11.2.89

Brindis por Juntacadáveres (y otras novelas urbanas)



Yo vi por primera vez a don Mario una tarde de febrero del año mil novecientos noventa y tres. En un pequeño pueblo al norte de Málaga. Un rápido café en un congreso de escritores. En la mesa también estaba Pablo, quien catorce años después me contaría en Madrid de la vez que estuvo una semana en Tokio sin hablar con nadie. Pero esa es otra historia; tan brumosa como todas las que voy a contar en esta misma página. Fue el mismísimo Pablo que se largó con la idea de irritar al viejo poeta contándole que de Montevideo nos gustaban la novedad de los shopings centers y la cruz del Papa, sobre todo los flamantes accesos a la ciudad para acelerar a fondo. Las burbujas del nuevo lujo y el dólar barato, no la decadencia.
Yo vi los ojos de don Mario dudar entre si creer o reventar a ese par de aspirantes a escritores que tenía enfrente. Se contuvo. “Lo mejor de Montevideo es un bar muy demente que se llama Juntacadáveres (*)”, le comenté. “¿Leíste la novela?”, preguntó, cortando en seco mi ansiedad juvenil. Fui sincero. Contesté que no. “¿Lo conocés?”, preguntó. “No”. Hizo un breve silencio, y continuó: “No te vas a perder nada… es escritor, y los escritores suelen defraudar cuando se los conoce personalmente”.

Tareas a realizar:
• a. Haz una lista de todas las ciudades que se nombran en el brindis por Juntacadáveres.
• b. En el brindis por Juntacadáveres, sustituye "febrero" por "marzo" y copia el tramo desde "Yo vi por primera" hasta "no la decadencia.", este incluido.
Los registros que vienen a continuación son material aparte del brindis por Juntacadáveres.

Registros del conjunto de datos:

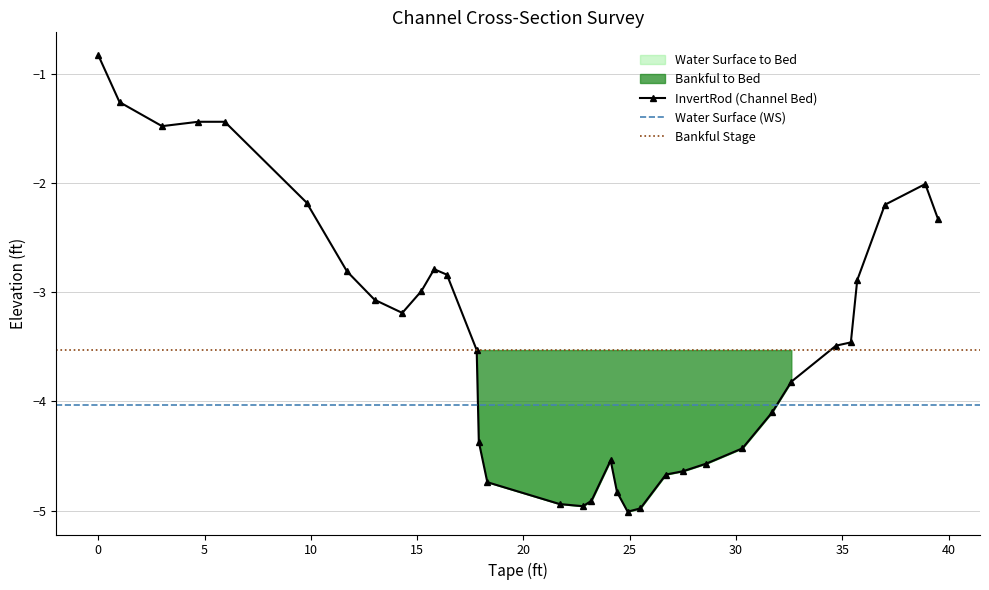

The WS series shows -4.0 at 28.6. True or false?

True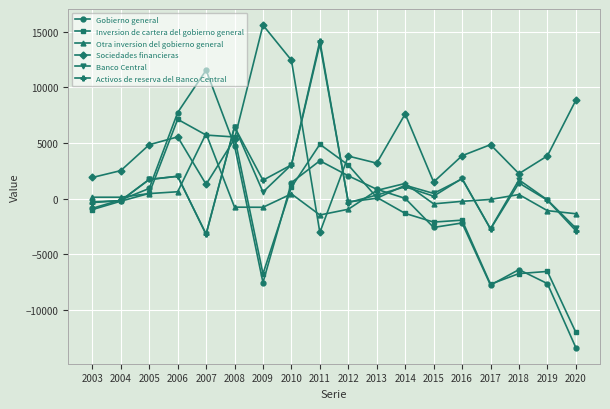

Count the number of data series in this chart.

6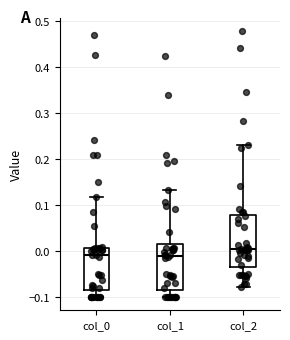

Reading left to right, transcribe this box plot: for each box, give where its median line is, the range the box spans, and where its two whiskers end, as read against the y-axis. The values are not printed on the chart, so give them approximately, as read against the axis.

col_0: median -0.01, box -0.09 to 0.01, whiskers -0.10 to 0.12
col_1: median -0.01, box -0.09 to 0.02, whiskers -0.10 to 0.13
col_2: median 0.00, box -0.04 to 0.08, whiskers -0.08 to 0.23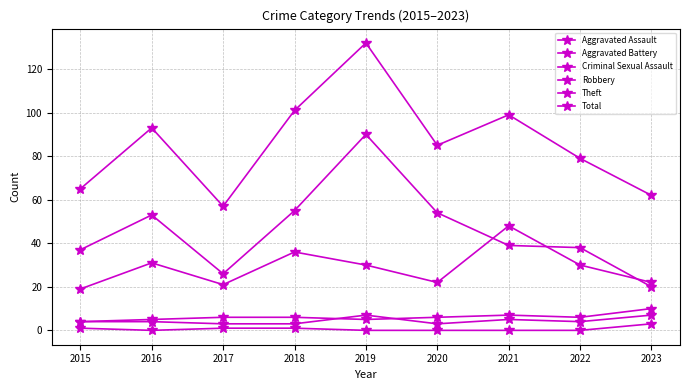

Is this an area chart (filled region under the line)?

No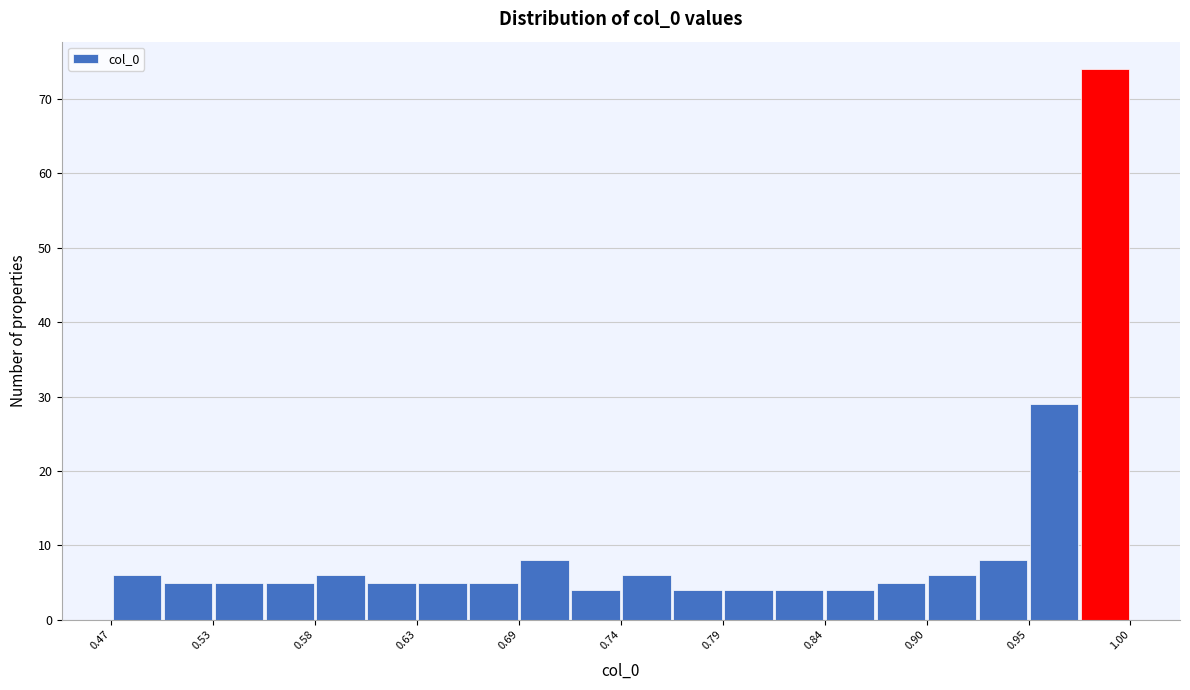

Around what value on the x-axis is the tallest bar? Give the approximate position of its centre, as read against the axis.

0.99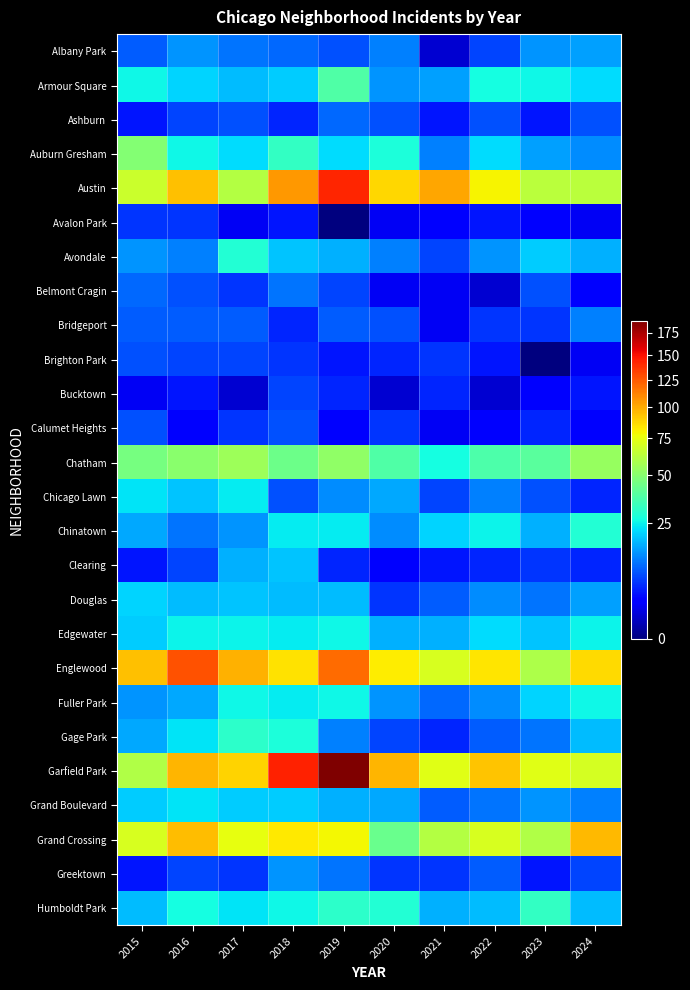

Reading left to right, transcribe all the data shown in this chart.

Albany Park: 2015=9	2016=14	2017=11	2018=10	2019=8	2020=12	2021=1	2022=7	2023=14	2024=15
Armour Square: 2015=26	2016=21	2017=18	2018=20	2019=38	2020=14	2021=15	2022=27	2023=26	2024=22
Ashburn: 2015=4	2016=7	2017=8	2018=5	2019=10	2020=8	2021=4	2022=8	2023=4	2024=8
Auburn Gresham: 2015=49	2016=26	2017=22	2018=32	2019=22	2020=28	2021=12	2022=22	2023=15	2024=13
Austin: 2015=67	2016=94	2017=61	2018=106	2019=143	2020=88	2021=101	2022=80	2023=63	2024=63
Avalon Park: 2015=6	2016=6	2017=2	2018=4	2019=0	2020=2	2021=3	2022=4	2023=3	2024=2
Avondale: 2015=14	2016=12	2017=29	2018=19	2019=17	2020=12	2021=7	2022=14	2023=20	2024=17
Belmont Cragin: 2015=10	2016=8	2017=6	2018=11	2019=7	2020=2	2021=2	2022=1	2023=8	2024=3
Bridgeport: 2015=9	2016=9	2017=9	2018=5	2019=9	2020=8	2021=2	2022=6	2023=6	2024=12
Brighton Park: 2015=8	2016=7	2017=7	2018=6	2019=4	2020=5	2021=6	2022=4	2023=0	2024=2
Bucktown: 2015=2	2016=4	2017=1	2018=7	2019=5	2020=1	2021=5	2022=1	2023=3	2024=4
Calumet Heights: 2015=8	2016=3	2017=6	2018=8	2019=3	2020=6	2021=2	2022=3	2023=5	2024=3
Chatham: 2015=46	2016=51	2017=55	2018=44	2019=52	2020=38	2021=27	2022=37	2023=40	2024=54
Chicago Lawn: 2015=23	2016=19	2017=24	2018=8	2019=13	2020=16	2021=7	2022=12	2023=8	2024=5
Chinatown: 2015=16	2016=11	2017=14	2018=24	2019=24	2020=13	2021=21	2022=25	2023=17	2024=29
Clearing: 2015=4	2016=7	2017=17	2018=19	2019=5	2020=3	2021=4	2022=5	2023=6	2024=5
Douglas: 2015=21	2016=18	2017=19	2018=18	2019=18	2020=6	2021=9	2022=13	2023=11	2024=15
Edgewater: 2015=20	2016=25	2017=25	2018=24	2019=26	2020=17	2021=17	2022=22	2023=19	2024=25
Englewood: 2015=94	2016=128	2017=98	2018=85	2019=120	2020=82	2021=71	2022=84	2023=59	2024=87
Fuller Park: 2015=14	2016=16	2017=26	2018=24	2019=26	2020=14	2021=10	2022=13	2023=21	2024=26
Gage Park: 2015=16	2016=23	2017=31	2018=28	2019=12	2020=7	2021=5	2022=9	2023=11	2024=18
Garfield Park: 2015=60	2016=97	2017=89	2018=144	2019=189	2020=97	2021=73	2022=93	2023=73	2024=70
Grand Boulevard: 2015=20	2016=23	2017=20	2018=20	2019=17	2020=16	2021=9	2022=11	2023=14	2024=12
Grand Crossing: 2015=71	2016=95	2017=75	2018=83	2019=79	2020=43	2021=61	2022=71	2023=60	2024=96
Greektown: 2015=4	2016=7	2017=6	2018=14	2019=11	2020=6	2021=6	2022=9	2023=4	2024=7
Humboldt Park: 2015=18	2016=27	2017=23	2018=26	2019=31	2020=29	2021=17	2022=18	2023=32	2024=18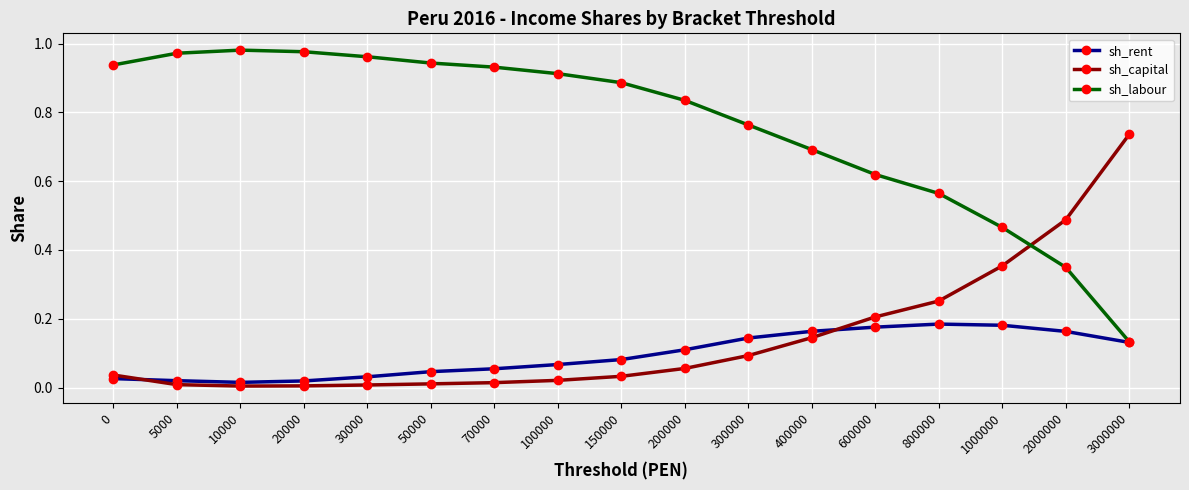

How many intersections are there between sh_labour and sh_capital?

1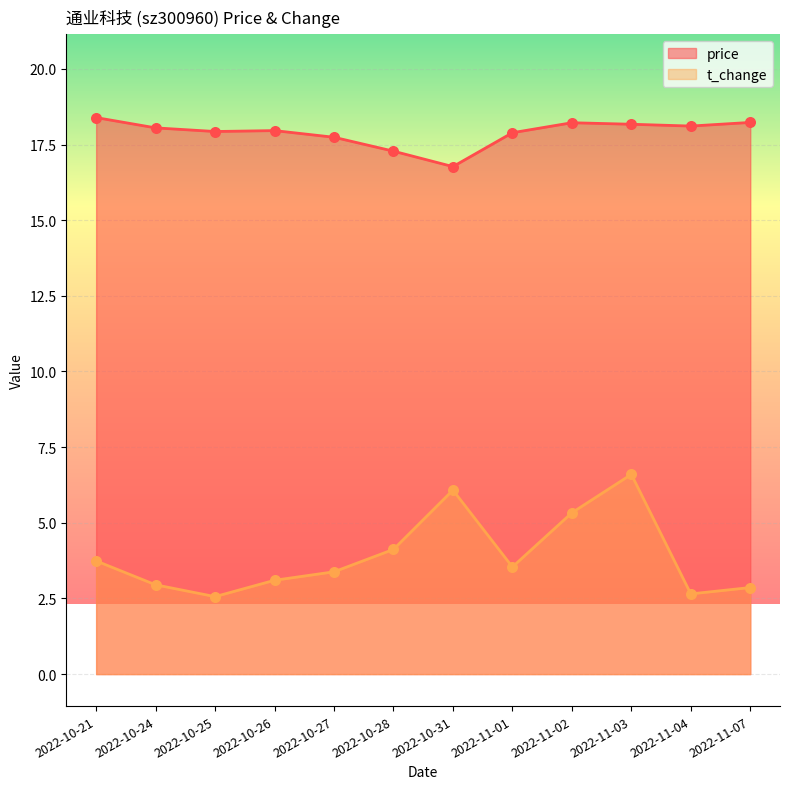

Which series reaches the maximum Y coordinate?

price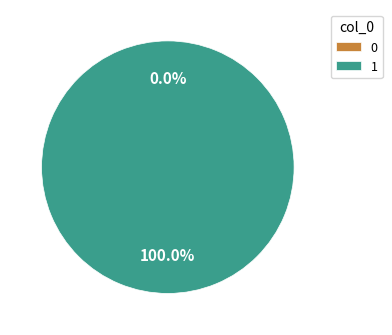

To the nearest percent, what portion does 1 represent?

100%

Respuestas dadas:
• a. Málaga, Madrid, Tokio, Montevideo

• b.
Yo vi por primera vez a don Mario una tarde de marzo del año mil novecientos noventa y tres. En un pequeño pueblo al norte de Málaga. Un rápido café en un congreso de escritores. En la mesa también estaba Pablo, quien catorce años después me contaría en Madrid de la vez que estuvo una semana en Tokio sin hablar con nadie. Pero esa es otra historia; tan brumosa como todas las que voy a contar en esta misma página. Fue el mismísimo Pablo que se largó con la idea de irritar al viejo poeta contándole que de Montevideo nos gustaban la novedad de los shopings centers y la cruz del Papa, sobre todo los flamantes accesos a la ciudad para acelerar a fondo. Las burbujas del nuevo lujo y el dólar barato, no la decadencia.